Write out every entry precisely as given, leaving the pictures out.

======== SOURCE INFORMATION ========

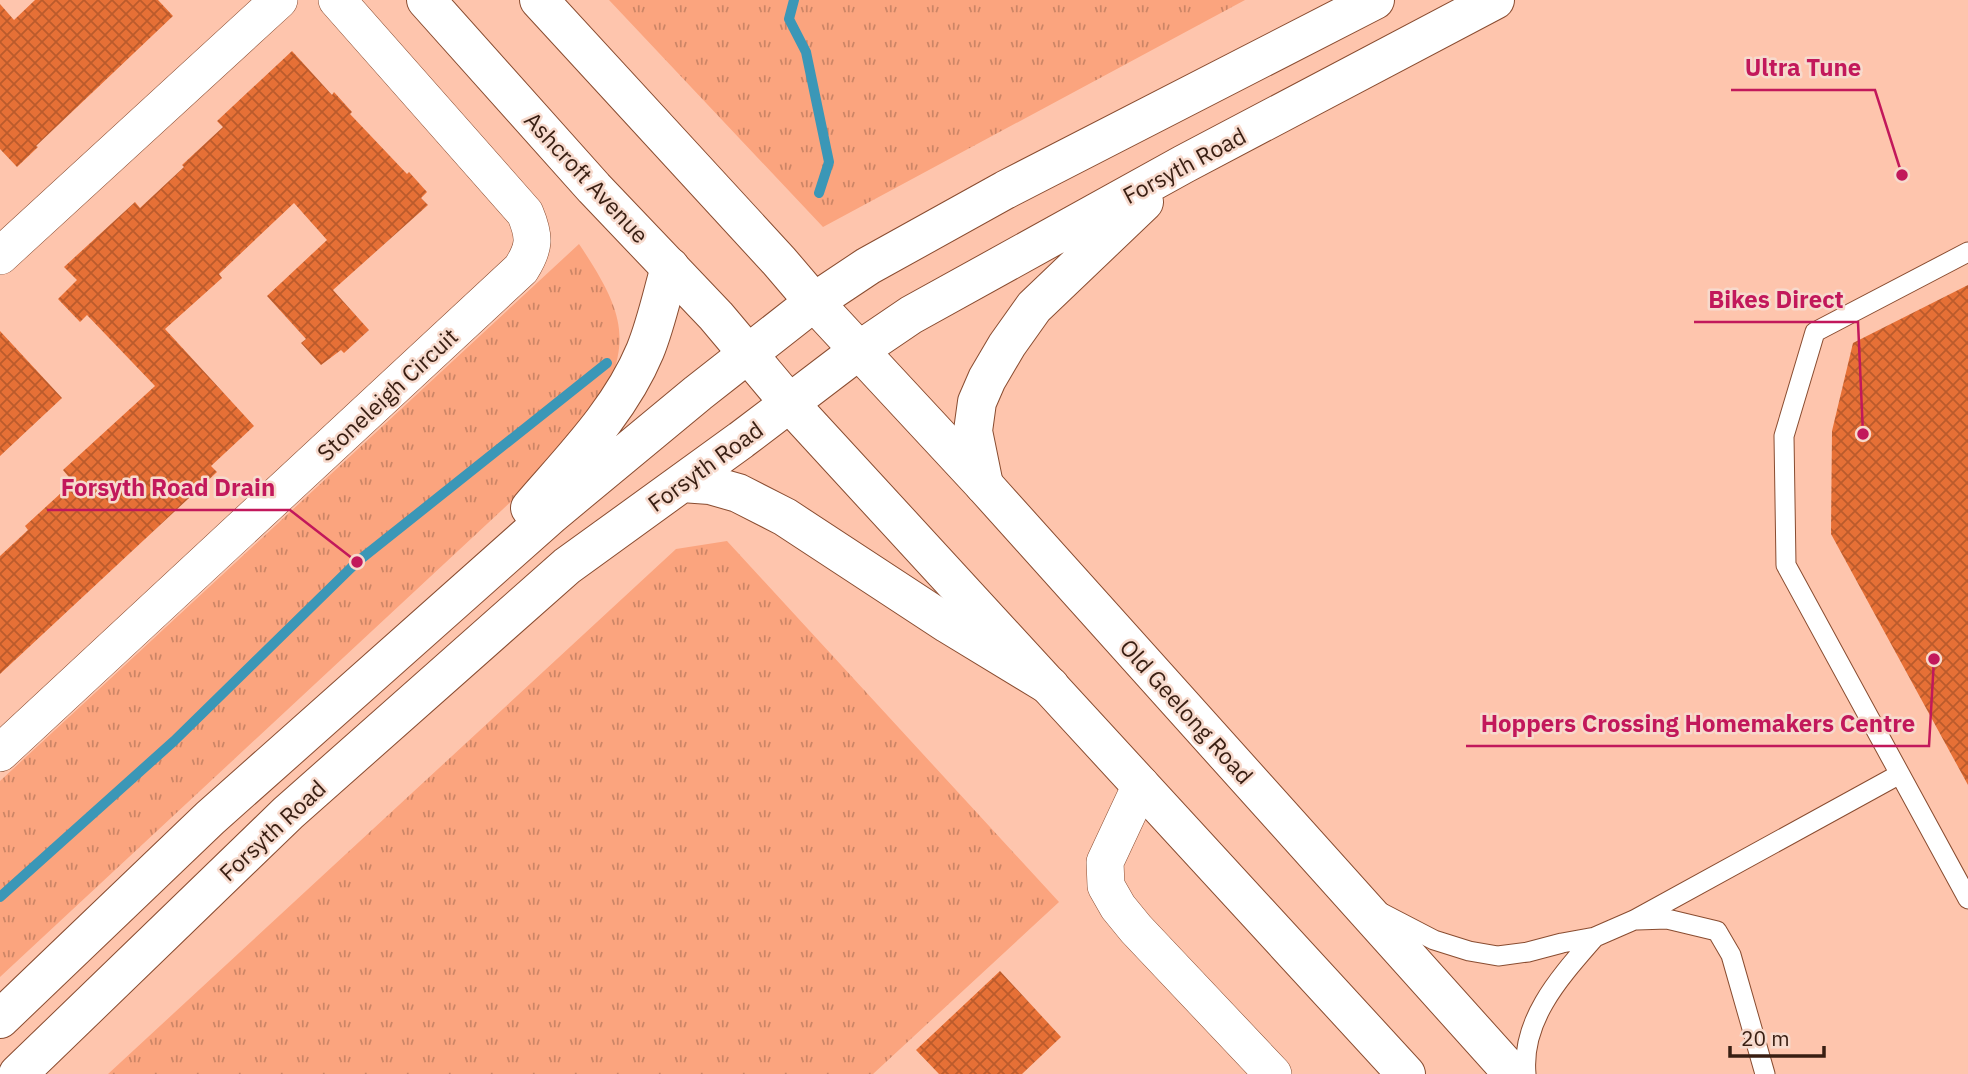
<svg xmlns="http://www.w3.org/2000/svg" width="1968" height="1074" font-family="'IBM Plex Sans',sans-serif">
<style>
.grass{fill:url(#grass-tufts)}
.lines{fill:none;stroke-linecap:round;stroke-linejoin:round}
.stream{stroke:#3b97b7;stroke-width:10}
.building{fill:url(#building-cross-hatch)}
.lane-casing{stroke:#894c30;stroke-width:21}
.street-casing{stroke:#894c30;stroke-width:38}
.secondary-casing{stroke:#894c30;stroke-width:40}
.primary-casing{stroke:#894c30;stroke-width:40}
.highway-casing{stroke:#894c30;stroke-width:40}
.lane{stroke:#fff;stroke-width:19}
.street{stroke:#fff;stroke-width:37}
.secondary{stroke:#fff;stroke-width:38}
.primary{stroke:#fff;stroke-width:38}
.highway{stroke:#fff;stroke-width:38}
.labels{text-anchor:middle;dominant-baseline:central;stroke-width:5;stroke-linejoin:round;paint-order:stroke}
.street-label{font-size:23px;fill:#381e12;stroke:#f7dacd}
.leader{fill:none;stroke:#c2185b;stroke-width:2.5}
.callout-dot{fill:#c2185b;stroke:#f7dacd;stroke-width:2.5}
.callout-label{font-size:24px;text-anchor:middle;font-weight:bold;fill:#c2185b;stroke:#f7dacd;stroke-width:5;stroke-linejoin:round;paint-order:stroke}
</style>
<defs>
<pattern id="grass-tufts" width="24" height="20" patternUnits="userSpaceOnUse" patternTransform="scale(1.75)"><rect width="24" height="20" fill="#fba47e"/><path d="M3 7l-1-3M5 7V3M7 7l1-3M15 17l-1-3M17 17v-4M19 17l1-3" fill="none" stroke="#cc8566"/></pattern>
<pattern id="building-cross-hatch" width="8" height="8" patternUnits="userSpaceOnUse" patternTransform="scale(1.75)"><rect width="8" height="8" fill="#e67036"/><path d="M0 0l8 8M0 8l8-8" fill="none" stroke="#bb5b2c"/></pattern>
</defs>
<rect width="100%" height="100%" fill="#fec5ad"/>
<path class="grass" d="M 609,0 L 1245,0 L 823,227 Z
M 579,244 C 632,323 631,346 588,430 L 0,977 L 0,781 Z
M 727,541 L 1059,902 L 873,1074 L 108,1074 L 676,549 Z"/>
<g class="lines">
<path class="stream" d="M 794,0 L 789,19 L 806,52 L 829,162 L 819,193
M 0,897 L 174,741 L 357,562 L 607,363"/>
</g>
<path class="building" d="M 35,0 L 158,0 L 173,16 L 36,146 L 38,147 L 17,167 L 0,149 L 0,4 L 14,20 Z
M 292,51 L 332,95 L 334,92 L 352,112 L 350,114 L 407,174 L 409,172 L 427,192 L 421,198 L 428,205 L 333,290 L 369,330 L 344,353 L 341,350 L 321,365 L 301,343 L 306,339 L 267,296 L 327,240 L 294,203 L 219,274 L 222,278 L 165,329 L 254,426 L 211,466 L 217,472 L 0,674 L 0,556 L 28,530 L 25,526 L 73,482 L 63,470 L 155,386 L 87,315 L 80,322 L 58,299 L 77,280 L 64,267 L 135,202 L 140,208 L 184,167 L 182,165 L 223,127 L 217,121 Z
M 1968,285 L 1968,785 L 1831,534 L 1832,431 L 1853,343 Z
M 0,331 L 62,398 L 0,456 Z
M 1000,971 L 1061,1037 L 1022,1074 L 939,1074 L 916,1050 Z"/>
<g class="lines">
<g class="lane-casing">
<path id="lane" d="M 1968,252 L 1815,332 L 1784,436 L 1786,565 L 1968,899
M 1382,913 L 1434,940 L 1469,951 L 1498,956 L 1528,952 L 1562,943 L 1595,937 L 1634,920 L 1900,774
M 1637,920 L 1667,919 L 1717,931 L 1731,955 L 1765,1074
M 1526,1074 C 1521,1019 1561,976 1595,937"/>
</g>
<g class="street-casing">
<path id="street" d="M 0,256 L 279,0
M 0,753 L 521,269 C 535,247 535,237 525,213 L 337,0
M 1141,785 L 1105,862 L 1106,886 L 1118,907 L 1136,929 L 1273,1074"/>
</g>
<g class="secondary-casing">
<path id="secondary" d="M 426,0 L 594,188 L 716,316 L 748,354
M 539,0 L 779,261 L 814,302"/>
</g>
<g class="primary-casing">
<path id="primary" d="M 814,302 L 984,485 L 1513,1074
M 748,354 L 790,404 L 1406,1074"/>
</g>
<g class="highway-casing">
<path id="highway" d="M 682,483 L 710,485 L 738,493 L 785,517 L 948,624 L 1050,686
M 984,485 L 973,431 L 977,402 L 987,379 L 1007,345 L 1034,307 L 1144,202
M 530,508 C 572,459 620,411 645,351 C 656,324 662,295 670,267
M 0,1019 L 210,818 L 552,514 L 698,393 L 814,302 L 868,266 L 1005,190 L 1375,0
M 18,1074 L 288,813 L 567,566 L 741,440 L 858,351 L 911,315 L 1184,164 L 1495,0"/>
</g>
<use href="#lane" class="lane"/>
<use href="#street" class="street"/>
<use href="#secondary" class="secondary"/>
<use href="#primary" class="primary"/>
<use href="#highway" class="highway"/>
</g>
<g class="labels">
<g class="street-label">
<text transform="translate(1184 165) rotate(-28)">Forsyth Road</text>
<text transform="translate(587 177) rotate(47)">Ashcroft Avenue</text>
<text transform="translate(387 394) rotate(-43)">Stoneleigh Circuit</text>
<text transform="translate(705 466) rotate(-36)">Forsyth Road</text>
<text transform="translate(1187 711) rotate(48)">Old Geelong Road</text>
<text transform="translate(272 830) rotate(-43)">Forsyth Road</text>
</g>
</g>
<path class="leader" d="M1902 175L1875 90H1731M1863 434L1858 322H1694M357 562L290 510H47M1934 659L1929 746H1466"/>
<g class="callout-dot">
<circle cx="1902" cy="175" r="7"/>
<circle cx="1863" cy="434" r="7"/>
<circle cx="357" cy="562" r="7"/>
<circle cx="1934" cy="659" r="7"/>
</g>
<g class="callout-label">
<text x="1803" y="76">Ultra Tune</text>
<text x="1776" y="308">Bikes Direct</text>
<text x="168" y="496">Forsyth Road Drain</text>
<text x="1698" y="732">Hoppers Crossing Homemakers Centre</text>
</g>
<path d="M1730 1046v10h94v-10" fill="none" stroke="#381e12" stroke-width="3.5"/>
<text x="1741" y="1046" font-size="21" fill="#381e12" stroke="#f7dacd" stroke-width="5" paint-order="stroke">20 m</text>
</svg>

========

§ **SOLUTION FOR THIS TASK**
<svg xmlns="http://www.w3.org/2000/svg" width="1968" height="1074" font-family="'IBM Plex Sans',sans-serif">
<style>
.grass{fill:url(#grass-tufts)}
.lines{fill:none;stroke-linecap:round;stroke-linejoin:round}
.stream{stroke:#3b97b7;stroke-width:10}
.building{fill:url(#building-cross-hatch)}
.lane-casing{stroke:#894c30;stroke-width:21}
.street-casing{stroke:#894c30;stroke-width:38}
.secondary-casing{stroke:#894c30;stroke-width:40}
.primary-casing{stroke:#894c30;stroke-width:40}
.highway-casing{stroke:#894c30;stroke-width:40}
.lane{stroke:#fff;stroke-width:19}
.street{stroke:#fff;stroke-width:37}
.secondary{stroke:#fff;stroke-width:38}
.primary{stroke:#fff;stroke-width:38}
.highway{stroke:#fff;stroke-width:38}
.labels{text-anchor:middle;dominant-baseline:central;stroke-width:5;stroke-linejoin:round;paint-order:stroke}
.street-label{font-size:23px;fill:#381e12;stroke:#f7dacd}
.leader{fill:none;stroke:#c2185b;stroke-width:2.5}
.callout-dot{fill:#c2185b;stroke:#f7dacd;stroke-width:2.5}
.callout-label{font-size:24px;text-anchor:middle;font-weight:bold;fill:#c2185b;stroke:#f7dacd;stroke-width:5;stroke-linejoin:round;paint-order:stroke}
</style>
<defs>
<pattern id="grass-tufts" width="24" height="20" patternUnits="userSpaceOnUse" patternTransform="scale(1.75)"><rect width="24" height="20" fill="#fba47e"/><path d="M3 7l-1-3M5 7V3M7 7l1-3M15 17l-1-3M17 17v-4M19 17l1-3" fill="none" stroke="#cc8566"/></pattern>
<pattern id="building-cross-hatch" width="8" height="8" patternUnits="userSpaceOnUse" patternTransform="scale(1.75)"><rect width="8" height="8" fill="#e67036"/><path d="M0 0l8 8M0 8l8-8" fill="none" stroke="#bb5b2c"/></pattern>
</defs>
<rect width="100%" height="100%" fill="#fec5ad"/>
<path class="grass" d="M 609,0 L 1245,0 L 823,227 Z
M 579,244 C 632,323 631,346 588,430 L 0,977 L 0,781 Z
M 727,541 L 1059,902 L 873,1074 L 108,1074 L 676,549 Z"/>
<g class="lines">
<path class="stream" d="M 794,0 L 789,19 L 806,52 L 829,162 L 819,193
M 0,897 L 174,741 L 357,562 L 607,363"/>
</g>
<path class="building" d="M 35,0 L 158,0 L 173,16 L 36,146 L 38,147 L 17,167 L 0,149 L 0,4 L 14,20 Z
M 292,51 L 332,95 L 334,92 L 352,112 L 350,114 L 407,174 L 409,172 L 427,192 L 421,198 L 428,205 L 333,290 L 369,330 L 344,353 L 341,350 L 321,365 L 301,343 L 306,339 L 267,296 L 327,240 L 294,203 L 219,274 L 222,278 L 165,329 L 254,426 L 211,466 L 217,472 L 0,674 L 0,556 L 28,530 L 25,526 L 73,482 L 63,470 L 155,386 L 87,315 L 80,322 L 58,299 L 77,280 L 64,267 L 135,202 L 140,208 L 184,167 L 182,165 L 223,127 L 217,121 Z
M 1968,285 L 1968,785 L 1831,534 L 1832,431 L 1853,343 Z
M 0,331 L 62,398 L 0,456 Z
M 1000,971 L 1061,1037 L 1022,1074 L 939,1074 L 916,1050 Z"/>
<g class="lines">
<g class="lane-casing">
<path id="lane" d="M 1968,252 L 1815,332 L 1784,436 L 1786,565 L 1968,899
M 1382,913 L 1434,940 L 1469,951 L 1498,956 L 1528,952 L 1562,943 L 1595,937 L 1634,920 L 1900,774
M 1637,920 L 1667,919 L 1717,931 L 1731,955 L 1765,1074
M 1526,1074 C 1521,1019 1561,976 1595,937"/>
</g>
<g class="street-casing">
<path id="street" d="M 0,256 L 279,0
M 0,753 L 521,269 C 535,247 535,237 525,213 L 337,0
M 1141,785 L 1105,862 L 1106,886 L 1118,907 L 1136,929 L 1273,1074"/>
</g>
<g class="secondary-casing">
<path id="secondary" d="M 426,0 L 594,188 L 716,316 L 748,354
M 539,0 L 779,261 L 814,302"/>
</g>
<g class="primary-casing">
<path id="primary" d="M 814,302 L 984,485 L 1513,1074
M 748,354 L 790,404 L 1406,1074"/>
</g>
<g class="highway-casing">
<path id="highway" d="M 682,483 L 710,485 L 738,493 L 785,517 L 948,624 L 1050,686
M 984,485 L 973,431 L 977,402 L 987,379 L 1007,345 L 1034,307 L 1144,202
M 530,508 C 572,459 620,411 645,351 C 656,324 662,295 670,267
M 0,1019 L 210,818 L 552,514 L 698,393 L 814,302 L 868,266 L 1005,190 L 1375,0
M 18,1074 L 288,813 L 567,566 L 741,440 L 858,351 L 911,315 L 1184,164 L 1495,0"/>
</g>
<use href="#lane" class="lane"/>
<use href="#street" class="street"/>
<use href="#secondary" class="secondary"/>
<use href="#primary" class="primary"/>
<use href="#highway" class="highway"/>
</g>
<g class="labels">
<g class="street-label">
<text transform="translate(1184 165) rotate(-28)">Forsyth Road</text>
<text transform="translate(587 177) rotate(47)">Ashcroft Avenue</text>
<text transform="translate(387 394) rotate(-43)">Stoneleigh Circuit</text>
<text transform="translate(705 466) rotate(-36)">Forsyth Road</text>
<text transform="translate(1187 711) rotate(48)">Old Geelong Road</text>
<text transform="translate(272 830) rotate(-43)">Forsyth Road</text>
</g>
</g>
<path class="leader" d="M1902 175L1875 90H1731M1863 434L1858 322H1694M357 562L290 510H47M1934 659L1929 746H1466"/>
<g class="callout-dot">
<circle cx="1902" cy="175" r="7"/>
<circle cx="1863" cy="434" r="7"/>
<circle cx="357" cy="562" r="7"/>
<circle cx="1934" cy="659" r="7"/>
</g>
<g class="callout-label">
<text x="1803" y="76">Ultra Tune</text>
<text x="1776" y="308">Bikes Direct</text>
<text x="168" y="496">Forsyth Road Drain</text>
<text x="1698" y="732">Hoppers Crossing Homemakers Centre</text>
</g>
<path d="M1730 1046v10h94v-10" fill="none" stroke="#381e12" stroke-width="3.5"/>
<text x="1741" y="1046" font-size="21" fill="#381e12" stroke="#f7dacd" stroke-width="5" paint-order="stroke">20 m</text>
</svg>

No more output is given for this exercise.